Big events back on but can Vermont businesses staff them?
It came as welcome news for businesses that host large events and gatherings. But that doesn’t mean everything is going to go off without a hitch.
“It is so exciting for our events,” said Sam von Trapp of the Trapp Family Lodge. “Our upcoming brides and grooms are just so excited to be able to properly celebrate.”
Now that people can gather, von Trapp says they are expecting their busiest summer ever for weddings and events. They’ve been planning ever since the state originally set July 4 as the reopening date.
“We have had a chance to plan for some of these openings which is great,” von Trapp said.
That’s something other event companies have been able to prepare for, as well.
“That switch went off two, three months ago when the vaccinations started to get ramped up,” said Michael Lubas of the Vermont Tent Company.
Lubas says after a down year last year with very few gatherings and events, he is expecting a big year.
“We have got more work than we can handle right now,” he said.
Despite pent-up demand, Lubas says supply chain and labor shortages mean some events-- large and small-- might be delayed.
“There are going to be a lot of events that we just can’t support and the rest of the industry can’t support this year. There are most likely going to get postponed until next year,” he said.
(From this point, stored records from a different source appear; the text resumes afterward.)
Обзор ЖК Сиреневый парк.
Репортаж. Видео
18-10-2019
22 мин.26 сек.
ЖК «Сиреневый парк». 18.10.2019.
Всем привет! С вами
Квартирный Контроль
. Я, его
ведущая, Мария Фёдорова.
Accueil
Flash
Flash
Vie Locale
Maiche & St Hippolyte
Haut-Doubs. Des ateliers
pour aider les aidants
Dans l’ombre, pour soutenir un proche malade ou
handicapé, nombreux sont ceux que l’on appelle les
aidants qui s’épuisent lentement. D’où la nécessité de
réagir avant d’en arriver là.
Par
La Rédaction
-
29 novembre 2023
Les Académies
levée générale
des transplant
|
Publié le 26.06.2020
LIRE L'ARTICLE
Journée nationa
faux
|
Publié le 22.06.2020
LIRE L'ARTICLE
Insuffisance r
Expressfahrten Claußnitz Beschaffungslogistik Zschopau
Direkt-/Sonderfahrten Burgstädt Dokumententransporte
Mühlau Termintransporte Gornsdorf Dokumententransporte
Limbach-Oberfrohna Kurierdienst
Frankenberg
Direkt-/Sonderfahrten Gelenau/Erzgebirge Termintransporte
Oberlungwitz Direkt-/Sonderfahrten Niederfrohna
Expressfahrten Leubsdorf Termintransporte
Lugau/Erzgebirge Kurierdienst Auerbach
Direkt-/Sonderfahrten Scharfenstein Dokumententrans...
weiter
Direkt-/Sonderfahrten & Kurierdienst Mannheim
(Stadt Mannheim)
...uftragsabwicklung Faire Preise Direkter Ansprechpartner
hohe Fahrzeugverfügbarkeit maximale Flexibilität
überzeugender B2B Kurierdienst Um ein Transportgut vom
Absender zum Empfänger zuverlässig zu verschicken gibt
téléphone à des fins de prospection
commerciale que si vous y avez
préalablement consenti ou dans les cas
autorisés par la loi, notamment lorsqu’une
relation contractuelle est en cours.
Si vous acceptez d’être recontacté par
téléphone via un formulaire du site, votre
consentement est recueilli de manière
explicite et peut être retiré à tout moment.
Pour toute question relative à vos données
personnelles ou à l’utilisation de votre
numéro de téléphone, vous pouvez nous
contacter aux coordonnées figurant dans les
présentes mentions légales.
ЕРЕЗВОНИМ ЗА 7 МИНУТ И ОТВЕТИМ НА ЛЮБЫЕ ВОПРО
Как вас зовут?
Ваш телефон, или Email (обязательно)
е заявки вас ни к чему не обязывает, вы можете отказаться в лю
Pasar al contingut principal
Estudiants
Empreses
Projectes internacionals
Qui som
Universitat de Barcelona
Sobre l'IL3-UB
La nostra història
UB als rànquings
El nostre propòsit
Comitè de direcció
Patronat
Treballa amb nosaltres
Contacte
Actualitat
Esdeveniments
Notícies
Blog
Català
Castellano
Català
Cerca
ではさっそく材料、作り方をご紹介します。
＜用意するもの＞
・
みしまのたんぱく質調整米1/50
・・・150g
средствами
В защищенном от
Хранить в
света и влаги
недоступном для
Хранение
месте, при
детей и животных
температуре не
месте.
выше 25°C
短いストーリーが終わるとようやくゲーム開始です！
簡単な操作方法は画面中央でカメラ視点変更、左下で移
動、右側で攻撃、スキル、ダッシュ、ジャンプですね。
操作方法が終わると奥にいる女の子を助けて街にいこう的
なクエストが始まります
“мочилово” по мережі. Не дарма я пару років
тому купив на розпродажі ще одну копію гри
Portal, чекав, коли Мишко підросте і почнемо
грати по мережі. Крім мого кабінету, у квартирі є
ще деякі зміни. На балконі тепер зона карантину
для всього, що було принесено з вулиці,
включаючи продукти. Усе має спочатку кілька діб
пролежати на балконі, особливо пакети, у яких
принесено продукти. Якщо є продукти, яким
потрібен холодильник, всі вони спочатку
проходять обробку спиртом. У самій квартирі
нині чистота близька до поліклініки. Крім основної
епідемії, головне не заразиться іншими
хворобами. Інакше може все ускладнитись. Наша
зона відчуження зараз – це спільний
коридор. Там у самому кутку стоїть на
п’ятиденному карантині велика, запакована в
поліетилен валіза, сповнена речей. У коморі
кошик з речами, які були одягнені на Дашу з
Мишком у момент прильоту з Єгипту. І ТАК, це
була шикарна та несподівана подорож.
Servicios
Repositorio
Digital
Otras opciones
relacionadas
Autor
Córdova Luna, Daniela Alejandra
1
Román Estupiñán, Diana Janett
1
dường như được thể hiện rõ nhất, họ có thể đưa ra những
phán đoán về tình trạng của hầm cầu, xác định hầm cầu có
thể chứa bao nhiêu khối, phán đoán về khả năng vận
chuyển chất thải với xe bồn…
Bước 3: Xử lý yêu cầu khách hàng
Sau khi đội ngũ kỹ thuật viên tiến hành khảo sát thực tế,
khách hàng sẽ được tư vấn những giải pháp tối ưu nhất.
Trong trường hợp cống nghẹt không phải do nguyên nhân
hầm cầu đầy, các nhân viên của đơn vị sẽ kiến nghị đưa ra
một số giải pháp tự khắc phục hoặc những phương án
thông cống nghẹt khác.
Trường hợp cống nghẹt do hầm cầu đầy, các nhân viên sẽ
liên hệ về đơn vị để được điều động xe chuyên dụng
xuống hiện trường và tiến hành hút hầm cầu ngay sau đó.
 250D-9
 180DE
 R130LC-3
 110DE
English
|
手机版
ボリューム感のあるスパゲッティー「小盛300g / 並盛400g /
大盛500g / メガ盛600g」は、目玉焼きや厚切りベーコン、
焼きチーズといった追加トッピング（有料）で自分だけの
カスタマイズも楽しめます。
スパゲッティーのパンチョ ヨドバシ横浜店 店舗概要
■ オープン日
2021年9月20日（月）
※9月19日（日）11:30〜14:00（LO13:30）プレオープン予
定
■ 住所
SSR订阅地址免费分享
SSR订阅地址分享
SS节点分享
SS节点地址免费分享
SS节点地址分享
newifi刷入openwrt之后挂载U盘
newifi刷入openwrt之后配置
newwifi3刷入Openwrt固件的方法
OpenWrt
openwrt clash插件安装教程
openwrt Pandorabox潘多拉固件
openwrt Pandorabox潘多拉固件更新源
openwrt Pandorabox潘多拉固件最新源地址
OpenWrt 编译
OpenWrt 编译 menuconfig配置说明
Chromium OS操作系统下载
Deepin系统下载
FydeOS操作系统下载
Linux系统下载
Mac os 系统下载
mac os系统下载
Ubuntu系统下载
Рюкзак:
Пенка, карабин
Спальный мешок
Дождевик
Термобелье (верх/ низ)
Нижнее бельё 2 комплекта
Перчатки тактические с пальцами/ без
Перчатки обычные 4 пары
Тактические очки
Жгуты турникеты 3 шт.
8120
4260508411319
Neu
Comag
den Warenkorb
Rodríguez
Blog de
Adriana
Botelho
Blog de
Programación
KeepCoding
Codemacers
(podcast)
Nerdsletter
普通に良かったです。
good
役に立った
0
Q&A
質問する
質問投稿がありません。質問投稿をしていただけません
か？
Back at the Trapp Family Lodge, von Trapp says lifting restrictions is a sign of good things to come.
“There is a sense of optimism in the air right now. The same pessimism that was weighing on all of us for the previous 14 months, you can really see the smiles as people are opening up,” von Trapp said.
Along with concerts, one of Vermont’s biggest events of the year is the July 3rd celebration at the Burlington waterfront. The mayor says it is coming back this year.